[INFORMATION Boundary: Start]

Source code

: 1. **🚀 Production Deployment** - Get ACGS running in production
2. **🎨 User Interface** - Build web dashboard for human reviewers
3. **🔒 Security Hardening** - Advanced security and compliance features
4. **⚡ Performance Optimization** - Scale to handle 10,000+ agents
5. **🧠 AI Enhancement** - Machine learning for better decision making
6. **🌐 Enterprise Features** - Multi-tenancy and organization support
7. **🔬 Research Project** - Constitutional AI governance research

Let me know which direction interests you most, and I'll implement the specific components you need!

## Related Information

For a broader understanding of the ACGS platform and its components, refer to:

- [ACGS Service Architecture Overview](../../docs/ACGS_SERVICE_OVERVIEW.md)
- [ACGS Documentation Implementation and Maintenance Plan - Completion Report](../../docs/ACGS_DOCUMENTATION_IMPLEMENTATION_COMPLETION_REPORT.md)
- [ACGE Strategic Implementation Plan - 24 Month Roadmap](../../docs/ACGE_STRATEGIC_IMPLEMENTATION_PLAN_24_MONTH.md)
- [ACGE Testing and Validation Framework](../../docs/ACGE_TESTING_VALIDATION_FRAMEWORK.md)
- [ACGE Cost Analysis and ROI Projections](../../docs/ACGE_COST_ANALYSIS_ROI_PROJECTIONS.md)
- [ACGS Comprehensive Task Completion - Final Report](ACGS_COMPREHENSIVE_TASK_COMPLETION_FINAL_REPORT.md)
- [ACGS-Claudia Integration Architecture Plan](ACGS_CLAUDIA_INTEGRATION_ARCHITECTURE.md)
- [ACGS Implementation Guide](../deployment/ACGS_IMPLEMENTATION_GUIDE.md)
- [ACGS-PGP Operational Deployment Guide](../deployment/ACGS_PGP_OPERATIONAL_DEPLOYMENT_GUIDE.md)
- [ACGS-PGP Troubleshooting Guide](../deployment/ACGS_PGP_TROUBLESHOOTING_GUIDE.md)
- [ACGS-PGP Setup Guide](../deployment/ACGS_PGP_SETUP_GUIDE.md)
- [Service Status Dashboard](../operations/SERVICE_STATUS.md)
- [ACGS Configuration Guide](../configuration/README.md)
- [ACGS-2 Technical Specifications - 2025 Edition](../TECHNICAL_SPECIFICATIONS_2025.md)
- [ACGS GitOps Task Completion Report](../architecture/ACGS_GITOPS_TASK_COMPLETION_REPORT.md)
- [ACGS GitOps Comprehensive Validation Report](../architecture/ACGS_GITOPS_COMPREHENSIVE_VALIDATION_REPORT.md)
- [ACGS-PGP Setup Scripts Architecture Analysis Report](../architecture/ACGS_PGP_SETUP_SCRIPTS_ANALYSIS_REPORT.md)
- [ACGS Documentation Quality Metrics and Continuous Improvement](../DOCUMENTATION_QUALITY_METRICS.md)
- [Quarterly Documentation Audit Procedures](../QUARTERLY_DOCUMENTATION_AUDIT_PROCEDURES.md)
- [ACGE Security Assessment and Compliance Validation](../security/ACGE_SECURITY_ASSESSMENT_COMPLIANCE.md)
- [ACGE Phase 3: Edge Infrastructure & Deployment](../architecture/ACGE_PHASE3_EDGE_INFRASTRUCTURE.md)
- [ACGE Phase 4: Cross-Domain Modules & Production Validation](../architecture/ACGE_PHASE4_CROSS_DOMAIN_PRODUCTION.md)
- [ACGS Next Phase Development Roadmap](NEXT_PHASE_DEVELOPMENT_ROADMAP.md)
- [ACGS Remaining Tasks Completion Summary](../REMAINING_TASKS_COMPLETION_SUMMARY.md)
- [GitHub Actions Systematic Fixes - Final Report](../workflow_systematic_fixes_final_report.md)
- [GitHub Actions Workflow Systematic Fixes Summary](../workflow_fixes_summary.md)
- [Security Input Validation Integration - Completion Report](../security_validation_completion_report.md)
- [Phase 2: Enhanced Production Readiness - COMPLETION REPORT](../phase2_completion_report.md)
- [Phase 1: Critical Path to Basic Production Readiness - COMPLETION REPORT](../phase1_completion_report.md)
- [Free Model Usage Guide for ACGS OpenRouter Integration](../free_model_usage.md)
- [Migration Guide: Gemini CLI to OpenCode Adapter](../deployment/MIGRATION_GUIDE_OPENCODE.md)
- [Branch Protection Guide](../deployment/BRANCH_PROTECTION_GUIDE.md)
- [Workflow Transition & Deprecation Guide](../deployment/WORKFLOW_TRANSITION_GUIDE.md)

[INFORMATION Boundary: End]

- **EXERCISE**
Write each entry out again, exactly as it reads above.

- **RESPONSE AREA**
Source code

: 1. **🚀 Production Deployment** - Get ACGS running in production
2. **🎨 User Interface** - Build web dashboard for human reviewers
3. **🔒 Security Hardening** - Advanced security and compliance features
4. **⚡ Performance Optimization** - Scale to handle 10,000+ agents
5. **🧠 AI Enhancement** - Machine learning for better decision making
6. **🌐 Enterprise Features** - Multi-tenancy and organization support
7. **🔬 Research Project** - Constitutional AI governance research

Let me know which direction interests you most, and I'll implement the specific components you need!

## Related Information

For a broader understanding of the ACGS platform and its components, refer to:

- [ACGS Service Architecture Overview](../../docs/ACGS_SERVICE_OVERVIEW.md)
- [ACGS Documentation Implementation and Maintenance Plan - Completion Report](../../docs/ACGS_DOCUMENTATION_IMPLEMENTATION_COMPLETION_REPORT.md)
- [ACGE Strategic Implementation Plan - 24 Month Roadmap](../../docs/ACGE_STRATEGIC_IMPLEMENTATION_PLAN_24_MONTH.md)
- [ACGE Testing and Validation Framework](../../docs/ACGE_TESTING_VALIDATION_FRAMEWORK.md)
- [ACGE Cost Analysis and ROI Projections](../../docs/ACGE_COST_ANALYSIS_ROI_PROJECTIONS.md)
- [ACGS Comprehensive Task Completion - Final Report](ACGS_COMPREHENSIVE_TASK_COMPLETION_FINAL_REPORT.md)
- [ACGS-Claudia Integration Architecture Plan](ACGS_CLAUDIA_INTEGRATION_ARCHITECTURE.md)
- [ACGS Implementation Guide](../deployment/ACGS_IMPLEMENTATION_GUIDE.md)
- [ACGS-PGP Operational Deployment Guide](../deployment/ACGS_PGP_OPERATIONAL_DEPLOYMENT_GUIDE.md)
- [ACGS-PGP Troubleshooting Guide](../deployment/ACGS_PGP_TROUBLESHOOTING_GUIDE.md)
- [ACGS-PGP Setup Guide](../deployment/ACGS_PGP_SETUP_GUIDE.md)
- [Service Status Dashboard](../operations/SERVICE_STATUS.md)
- [ACGS Configuration Guide](../configuration/README.md)
- [ACGS-2 Technical Specifications - 2025 Edition](../TECHNICAL_SPECIFICATIONS_2025.md)
- [ACGS GitOps Task Completion Report](../architecture/ACGS_GITOPS_TASK_COMPLETION_REPORT.md)
- [ACGS GitOps Comprehensive Validation Report](../architecture/ACGS_GITOPS_COMPREHENSIVE_VALIDATION_REPORT.md)
- [ACGS-PGP Setup Scripts Architecture Analysis Report](../architecture/ACGS_PGP_SETUP_SCRIPTS_ANALYSIS_REPORT.md)
- [ACGS Documentation Quality Metrics and Continuous Improvement](../DOCUMENTATION_QUALITY_METRICS.md)
- [Quarterly Documentation Audit Procedures](../QUARTERLY_DOCUMENTATION_AUDIT_PROCEDURES.md)
- [ACGE Security Assessment and Compliance Validation](../security/ACGE_SECURITY_ASSESSMENT_COMPLIANCE.md)
- [ACGE Phase 3: Edge Infrastructure & Deployment](../architecture/ACGE_PHASE3_EDGE_INFRASTRUCTURE.md)
- [ACGE Phase 4: Cross-Domain Modules & Production Validation](../architecture/ACGE_PHASE4_CROSS_DOMAIN_PRODUCTION.md)
- [ACGS Next Phase Development Roadmap](NEXT_PHASE_DEVELOPMENT_ROADMAP.md)
- [ACGS Remaining Tasks Completion Summary](../REMAINING_TASKS_COMPLETION_SUMMARY.md)
- [GitHub Actions Systematic Fixes - Final Report](../workflow_systematic_fixes_final_report.md)
- [GitHub Actions Workflow Systematic Fixes Summary](../workflow_fixes_summary.md)
- [Security Input Validation Integration - Completion Report](../security_validation_completion_report.md)
- [Phase 2: Enhanced Production Readiness - COMPLETION REPORT](../phase2_completion_report.md)
- [Phase 1: Critical Path to Basic Production Readiness - COMPLETION REPORT](../phase1_completion_report.md)
- [Free Model Usage Guide for ACGS OpenRouter Integration](../free_model_usage.md)
- [Migration Guide: Gemini CLI to OpenCode Adapter](../deployment/MIGRATION_GUIDE_OPENCODE.md)
- [Branch Protection Guide](../deployment/BRANCH_PROTECTION_GUIDE.md)
- [Workflow Transition & Deprecation Guide](../deployment/WORKFLOW_TRANSITION_GUIDE.md)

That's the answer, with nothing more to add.